Longstanding employee relationships translate into longstanding customer relationships. Honest Ed’s lived this formula for 69 years.

We have a base. More or less, everyday, you see the same faces. And you begin to be friendly with them…. we got older together I guess. They bring their grandkids. And we’re friends — not just customers, we’re friends.
I get a lot of people like your age and older that come and say, “oh you’re still here, I used to be a little kid and shop here”. And that makes me happy and proud that I’m still here and they remember me.


Amidst intense competition, a differentiated position is everything. Honest Ed’s saw its everything-by-hand, no-tech experience as a distinct selling feature, not a detriment.
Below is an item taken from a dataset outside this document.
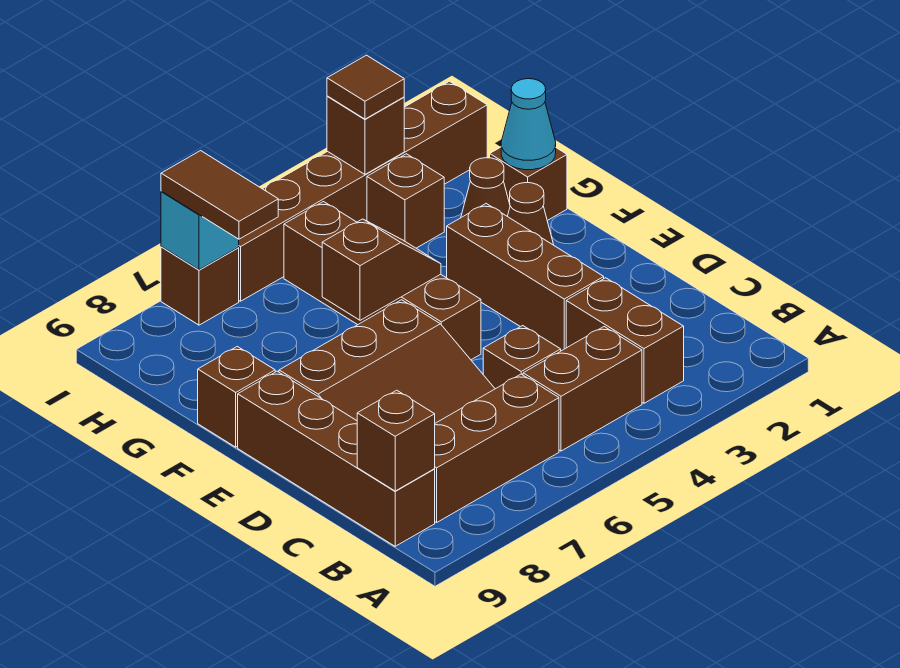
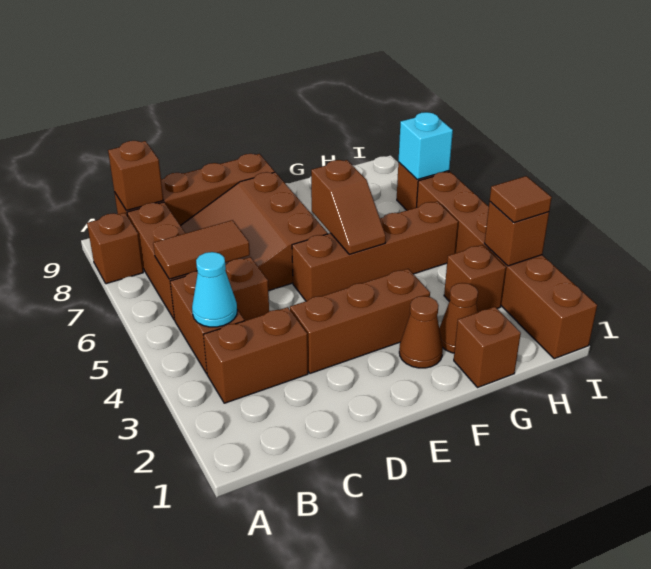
brown 1x1 brick [198,346,275,447] -> brown 1x1 brick moved to [87,213,143,284]
cyan 1x1 cone [501,79,556,170] -> cyan 1x1 cone moved to [192,252,237,327]
brown 1x2 tile [161,151,278,239] -> brown 1x2 tile moved to [153,220,250,279]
We do everything by hand here. There’s no computers. We have a computer up in the main office, only one. We have an email, only one. But you see my office here there’s just the phone, nothing else.
We get a lot of young people now, especially from the university…. I listen to them and to them this is like a museum: another world, another age. We are like in the 60s, probably 50s. But it’s ok, I’m proud of it. I don’t have to be in this time…. it makes it different from anyplace else.
It is a good thing. It’s not a backward thing. It’s who I am and who we are. I know you cannot please everybody.

*This interview has been condensed and edited for clarity. It was conducted as part of an exhibit titled the Museum of Contemporary Work which will show in 2017.